- The companies ended the deal after failing to get approval from the telecom regulator, objections from RCom's lenders and its decision to approach the bankruptcy court to resolve its debt, RCom said in a regulatory filing late on Monday.
- The statement also noted that the agreements dated December 28, 2017 and August 11, 2018 entered into between group companies RCom, RTL and RITL, and RJIL stood terminated.
- The “transactions have become incapable of being consummated in accordance with the terms thereof, on account of various factors and developments since the execution of the said agreements nearly 15 months ago”.
- RCom stated factors such as non-receipt of consents/objections from RCom's over 40 lenders, and non-receipt of requisite clearances from the Department of Telecommunications among the factors that led to the termination of agreements.
- It also said the agreements - for sale of certain specified telecom assets by RCom - were terminated by mutual agreement.

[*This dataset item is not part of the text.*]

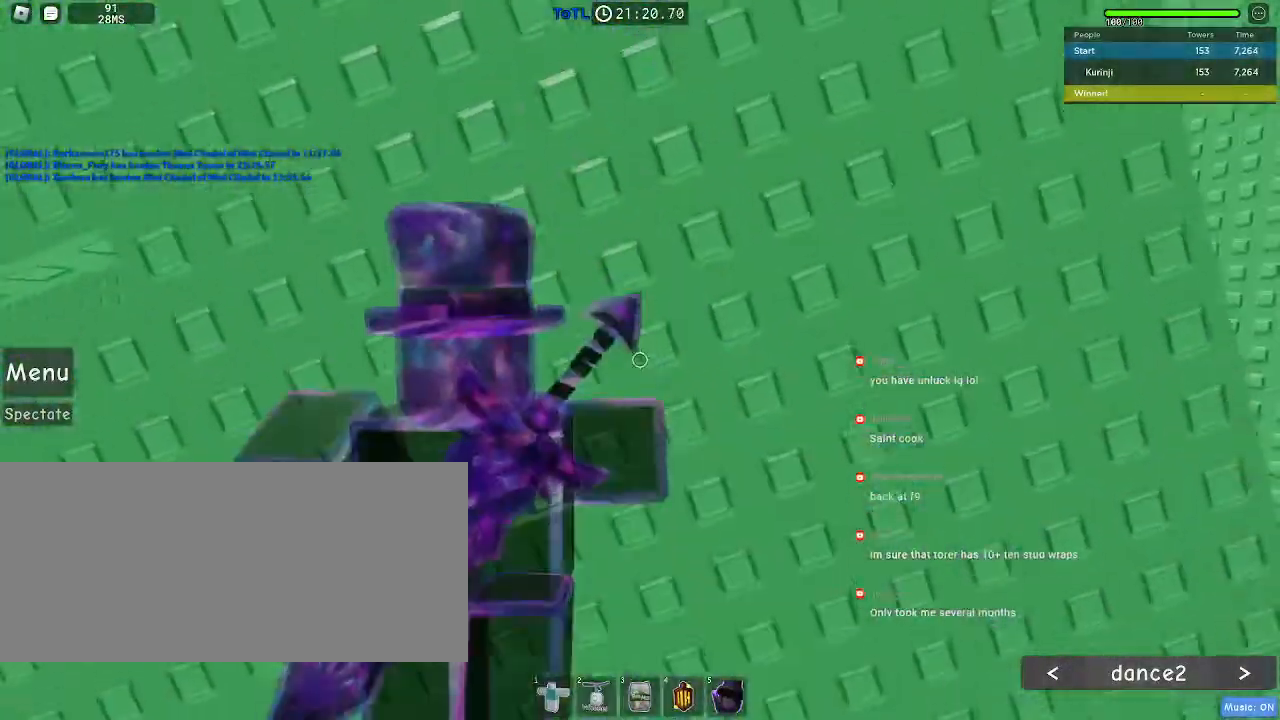
{"keys": ["w"], "mouse": []}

- The filing noted the RCom group is committed to a comprehensive resolution of their overall debt “with transparency, certainty and finality, through the NCLT process”.
- The next date of hearing in this matter is fixed before the NCLAT on April 8, 2019, the company added.
- Earlier in the day, Swedish telecom equipment maker Ericsson said it had received Rs. 462 crore from Reliance Communications. The payment to Ericsson came within the deadline set by the top court late last month.
- The Supreme Court had ordered industrialist Anil Ambani's RCom and two of its directors to pay Ericsson Rs. 450 crore within four weeks or face a three-month jail term for contempt of court.
- Shares in Reliance Communications closed 9.3 per cent lower at Rs 4.00 apiece on the BSE, ahead of the release of the statement by the company.